O Grêmio foi campeão da Libertadores da América, numa campanha impecável. É o melhor time do país. Eu, que não sou gremista, amanheci com inveja dos gremistas. O escrete gaúcho jogou um futebol bastante fluido, de posse de bola criativa e de movimentações, sem a previsibilidade estéril de quem retém a bola e não sabe o que fazer com ela, como homem virgem no puteiro. Muito do jogo de futebol, como se sabe, acontece sem a bola. No espaço. Na inteligência de se ocupar o espaço antes mesmo de haver bola por lá.
Quem dá o tom não é Marcelo Grohe, com suas defesas impossíveis, nem Luan, grandíssimo jogador; quem segura a batuta do jogo tricolor é Arthur, meio-campista de fazer encher olhos e cair queixos: inteligente, técnico, conciso. Ele, mais do que qualquer outro, fez do tradicionalmente aguerrido Grêmio um time sem pressa, sem fúria incontida, quase delicado: o Grêmio virou um animal bem treinado para dar a resposta certa no momento certo: nem mais nem menos.
Há senões. Que o torcedor gremista não me odeie; que o entusiasta do bom futebol não me despreze, mas nessa conquista há alguns senões. Apontar senões não significa desmerecer conquistas. Talvez contextualizá-las – para que aconteçam com mais frequência.

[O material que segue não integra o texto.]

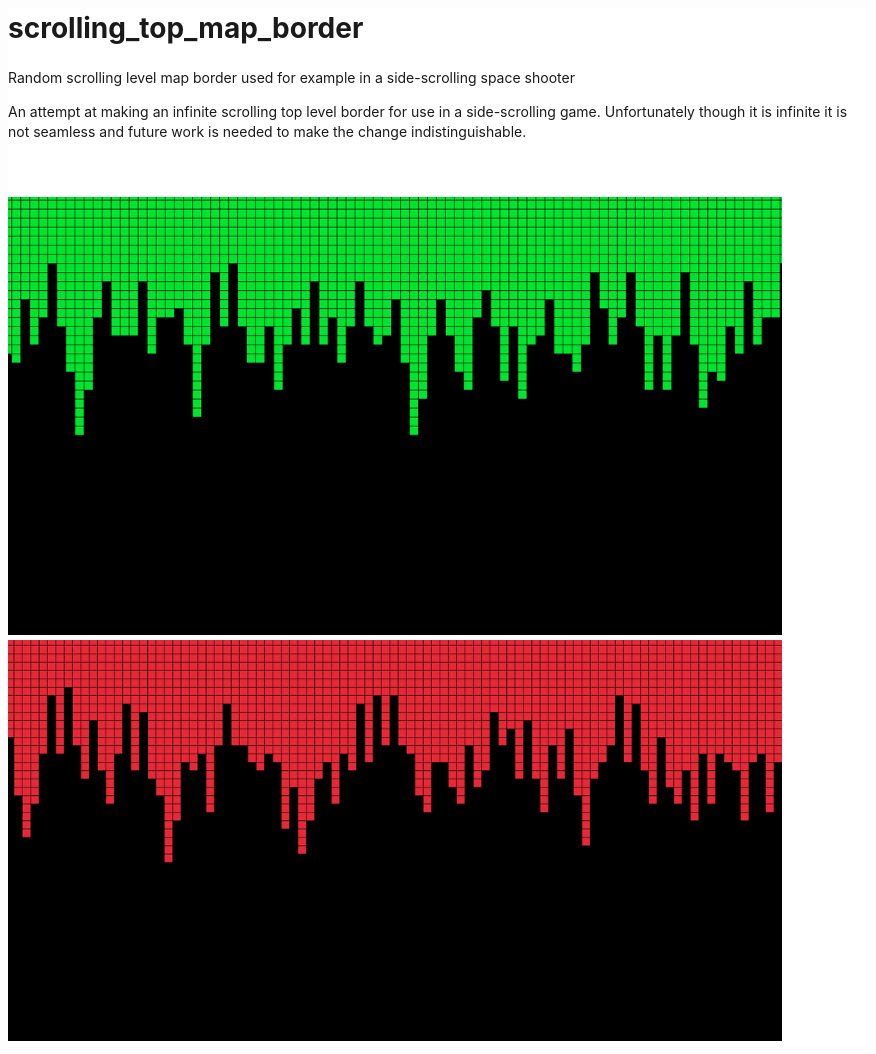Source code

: # scrolling_top_map_border
Random scrolling level map border used for example in a side-scrolling space shooter

An attempt at making an infinite scrolling top level border for use in a side-scrolling game. Unfortunately though it is infinite it is not seamless and future work is needed to make the change indistinguishable.

<br /><br />
<img src="shoota.png" border="0" width="90%" />
<br />
<img src="shoota2.png" border="0" width="90%" />
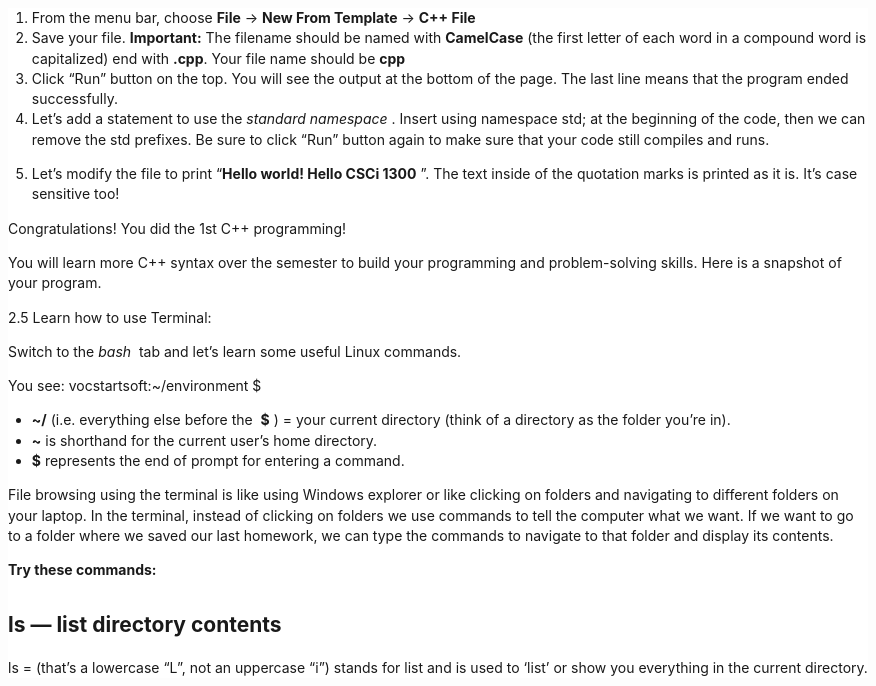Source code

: <ol>

 <li>From the menu bar, choose ​<strong>File</strong>​ -&gt; ​<strong>New From Template</strong>​ -&gt; ​<strong>C++ File </strong></li>

 <li>Save your file. ​<strong>Important:</strong>​ The filename should be named with ​<strong>CamelCase</strong>​ (the first letter of each word in a compound word is capitalized) end with ​<strong>.cpp</strong>​. Your file name should be ​<strong>cpp</strong></li>

 <li>Click “Run” button on the top. You will see the output at the bottom of the page. The last line means that the program ended successfully.</li>

 <li>Let’s add a statement to use the <em>standard namespace</em>​ ​. Insert using namespace​   std; at the beginning of the code, then we can remove the std prefixes. Be sure to click​            “Run” button again to make sure that your code still compiles and runs.</li>

</ol>




<ol start="5">

 <li>Let’s modify the file to print “<strong>Hello world! Hello CSCi 1300</strong>​ ”. The text inside of the​            quotation marks is printed as it is. It’s case sensitive too!</li>

</ol>

Congratulations! You did the 1st C++ programming!

You will learn more C++ syntax over the semester to build your programming and problem-solving skills. Here is a snapshot of your program.

2.5 Learn how to use Terminal:

Switch to the <em>bash</em>​   ​ tab and let’s learn some useful Linux commands.

You see: vocstartsoft:~/environment $​

<ul>

 <li><strong>~/</strong> (i.e. everything else before the ​ <strong>$</strong>​ )​ = your current directory (think of a directory as the folder you’re in).</li>

 <li><strong>~</strong> is shorthand for the current user’s home directory.​</li>

 <li><strong>$</strong> represents the end of prompt for entering a command.​</li>

</ul>

File browsing using the terminal is like using Windows explorer or like clicking on folders and navigating to different folders on your laptop. In the terminal, instead of clicking on folders we use commands to tell the computer what we want. If we want to go to a folder where we saved our last homework, we can type the commands to navigate to that folder and display its contents.

<strong>Try these commands:</strong>

<h2><strong>ls</strong> — list directory contents​</h2>




ls = (that’s a lowercase “L”, not an uppercase “i”) stands for list and is used to ‘list’ or show you​            everything in the current directory.
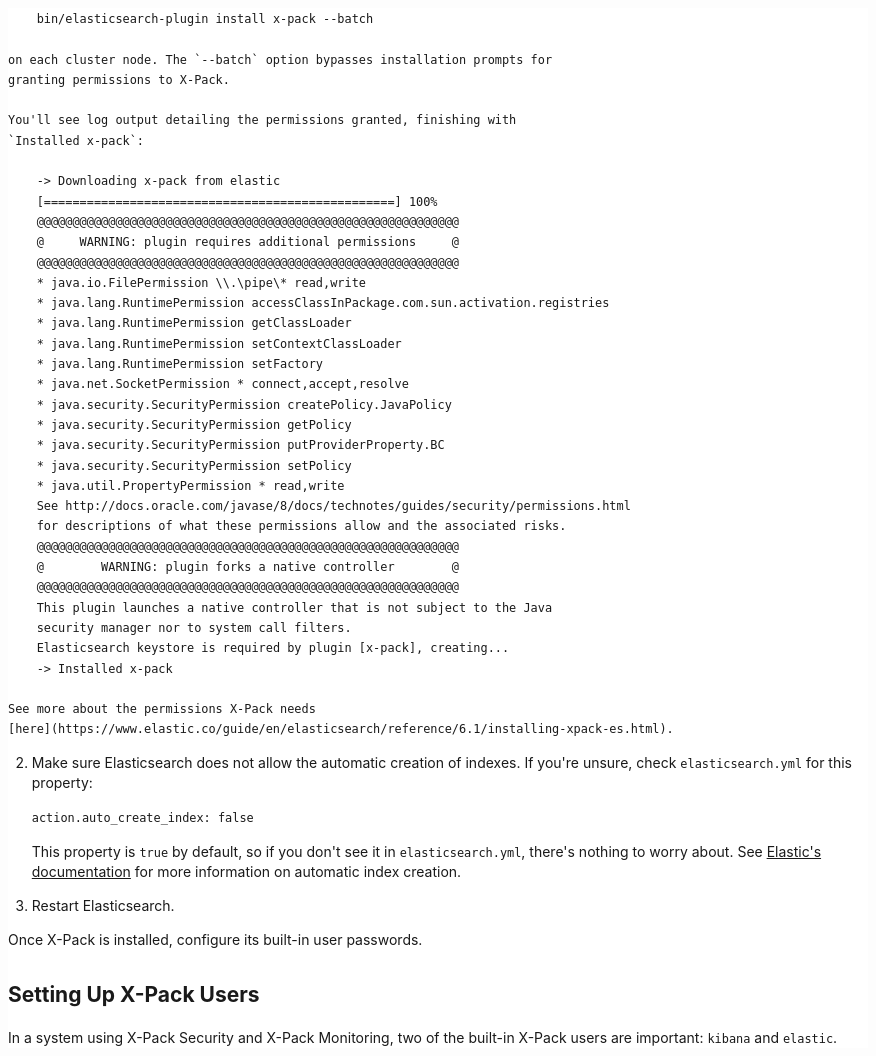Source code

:        bin/elasticsearch-plugin install x-pack --batch

    on each cluster node. The `--batch` option bypasses installation prompts for
    granting permissions to X-Pack. 

    You'll see log output detailing the permissions granted, finishing with
    `Installed x-pack`:

        -> Downloading x-pack from elastic
        [=================================================] 100%   
        @@@@@@@@@@@@@@@@@@@@@@@@@@@@@@@@@@@@@@@@@@@@@@@@@@@@@@@@@@@
        @     WARNING: plugin requires additional permissions     @
        @@@@@@@@@@@@@@@@@@@@@@@@@@@@@@@@@@@@@@@@@@@@@@@@@@@@@@@@@@@
        * java.io.FilePermission \\.\pipe\* read,write
        * java.lang.RuntimePermission accessClassInPackage.com.sun.activation.registries
        * java.lang.RuntimePermission getClassLoader
        * java.lang.RuntimePermission setContextClassLoader
        * java.lang.RuntimePermission setFactory
        * java.net.SocketPermission * connect,accept,resolve
        * java.security.SecurityPermission createPolicy.JavaPolicy
        * java.security.SecurityPermission getPolicy
        * java.security.SecurityPermission putProviderProperty.BC
        * java.security.SecurityPermission setPolicy
        * java.util.PropertyPermission * read,write
        See http://docs.oracle.com/javase/8/docs/technotes/guides/security/permissions.html
        for descriptions of what these permissions allow and the associated risks.
        @@@@@@@@@@@@@@@@@@@@@@@@@@@@@@@@@@@@@@@@@@@@@@@@@@@@@@@@@@@
        @        WARNING: plugin forks a native controller        @
        @@@@@@@@@@@@@@@@@@@@@@@@@@@@@@@@@@@@@@@@@@@@@@@@@@@@@@@@@@@
        This plugin launches a native controller that is not subject to the Java
        security manager nor to system call filters.
        Elasticsearch keystore is required by plugin [x-pack], creating...
        -> Installed x-pack

    See more about the permissions X-Pack needs
    [here](https://www.elastic.co/guide/en/elasticsearch/reference/6.1/installing-xpack-es.html). 

2.  Make sure Elasticsearch does not allow the automatic creation of indexes. If
    you're unsure, check `elasticsearch.yml` for this property:

        action.auto_create_index: false

    This property is `true` by default, so if you don't see it in
    `elasticsearch.yml`, there's nothing to worry about. See [Elastic's
    documentation](https://www.elastic.co/guide/en/elasticsearch/reference/6.1/docs-index_.html#index-creation) for more information on automatic index creation.

3.  Restart Elasticsearch.

Once X-Pack is installed, configure its built-in user passwords.

## Setting Up X-Pack Users

In a system using X-Pack Security and X-Pack Monitoring, two of the built-in
X-Pack users are important: `kibana` and `elastic`.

E, para além delas, notar certos vícios muito brasileiros. Gaúchos, ainda que não acreditem, são brasileiros.
Uma das coisas mais fáceis de se ler após o derradeiro apito consiste no seguinte: Renato Portaluppi há não muito tempo fez pouco caso de treinadores que “estudam” futebol, que vão à Europa fazer cursos avançados em tática e em análise de desempenho. Ele andou dizendo a quem quisesse ouvir que estava há dois anos na praia. Futebol é só futebol, todo mundo sabe como se faz, quem jogou entende e sempre entenderá.
O resultado está aí, e se a prova do pudim é comê-lo, Renato se lambuzou de pudim. Comeu-o com gosto e provou seu ponto. Deu férias às férias, voltou a treinar o clube que o projetou, foi campeão da Copa do Brasil no ano passado e terminou campeão da Libertadores deste ano. Tudo como se fosse fácil demais. Só que nem tudo são resultados, para o bem e para o mal; nem tudo são improvisos, mesmo quando os improvisos dão certo.
Esse discurso tem algo de verdadeiro e até razoável: não precisamos imitar europeus; não há somente uma maneira de se jogar futebol; não se pode fazer do jogo a ciência em sentido estrito que nunca será. Estamos de acordo: precisamos de mais Renatos Portaluppis. Entretanto, essa pressa em desprezar o estudo, a ciência esportiva, o aprendizado, a preocupação com as mudanças e possibilidades táticas denuncia uma superstição que, embora tenha nos proporcionado vitórias gloriosas, também nos fez passar vergonhas clamorosas; a destreza no espontâneo; o elogio do inato: precisamos de menos Renatos Portaluppis.
Tudo no país – e o futebol representa muito no e para o país – quer se resolver em milagres. O Grêmio foi campeão porque jogou um futebol organizado e criativo, estruturado pelo inteligente Roger Machado, aprimorado por um Renato que se reinventou, que mostrou mais do que mostrara, mas há quem prefira ridicularizar o estudo do jogo como se fosse bobagem. Se o irreverente treinador, personagem à parte, pode ir da praia ao campo e ser campeão, todo mundo pode. Basta ter talento e ginga. Europeu sucks!
Que o futebol jogado no Brasil e na América Latina não seja dos melhores – e portanto não seja dos melhores indicadores de qualidade – não importa: o que importa é vencer depois de ter ido à praia. O que importa é aproveitar o momento: e se o momento aconteceu, se o time encaixou, se os planetas se alinharam, se Luan combinou com os russos, se a linha de defesa do adversário estava alta e deixava latifúndios facilmente ocupáveis, se Grohe fez defesas impossíveis, quem repara? Ganhamos, calamos a boca, rasgamos os livros, assoviamos e chupamos cana: nós gostamos de rima, não gostamos de solução. Até o próximo 7 a 1.